Olmstead v. Tracy

Ostrander, J.

I concur , in affirming the judgment. At the time the opinion in Dubois v. Campau, 24 Mich. 360, was handed down, it was not supposed that this court had before then determined that a tenant in common out of possession could not purchase from a stranger in good faith, and set up against his co-tenants, an outstanding tax title, even if the tax sale was based in part upon his own default, since the point is in that case expressly left undecided. In the case at bar all of the tax titles had accrued and were outstanding at the time when the alleged co-tenancy began. The cases of Butler v. Porter, 13 Mich. 292, Sleight v. Roe, 125 Mich. 588, and Mc-Pheeters v. Wright, 124 Ind. 560 (9 L. R. A. 176), cited and relied upon by counsel for appellant, are each of them cases where the tax sales were made during .the period of the co-tenancy, for which reason they are not controlling here. The deed in which, in 1883, plaintiff joined, which he now revokes, was a quitclaim deed, not an assertion of any particular, or of any, title. It did not of itself operate as an estoppel against either the grantor or grantee as to the nature or extent of the title. Sparrow v. Kingman, 1 N. Y. 242, approved in Sands v.

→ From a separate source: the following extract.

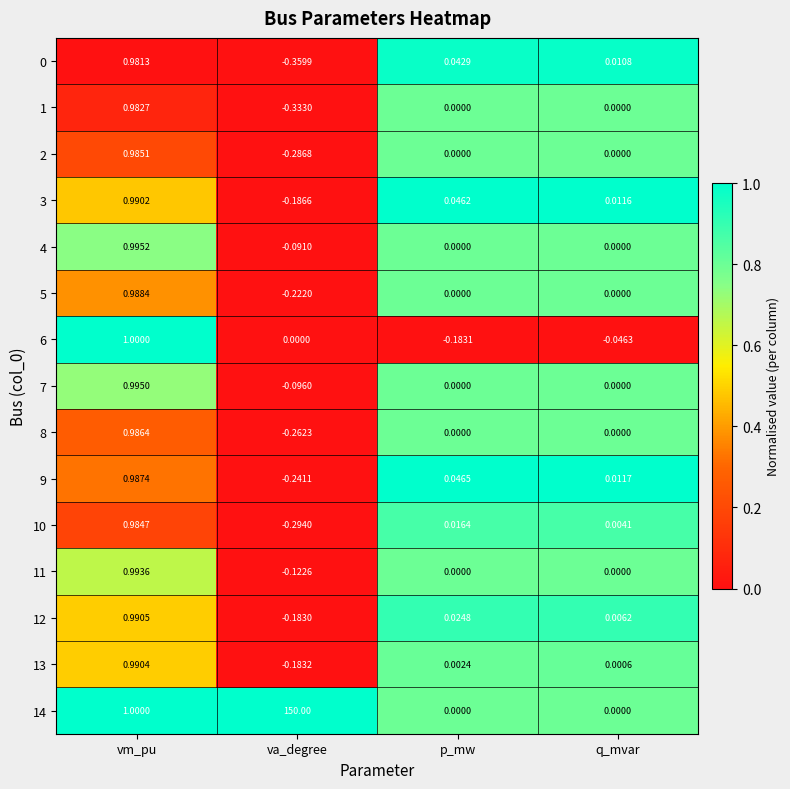

At which label is 9 closest to 0?

q_mvar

Davis, 40 Mich. 14, 20. Plaintiff’s grantee, after acquiring outstanding titles to some or all of the lands for each of. the years from 1864 to 1881, excepting for the year 1866, conveyed the land *302by warranty deed in 1895, and as to a portion of the lands two other warranty deeds and actual possession thereunder intervene the deed from plaintiff and the beginning of this suit. The outstanding and apparently superior titles having originated through no default of plaintiff’s grantee or of defendants, and no relation having existed, when plaintiff’s deed was made, between himself and his grantee, which required either, as to the other, to pay the taxes, the quitclaim deed not having created any such relation, and plaintiff’s grantee having, after purchase of the outstanding and superior titles, conveyed with covenants of warranty, defendants are not forbidden to assert that the purchase of the tax titles did not inure to the benefit of plaintiff and of the title which he now asserts.

Carpenter, C. J., and Montgomery, J., concurred with Ostrander, J.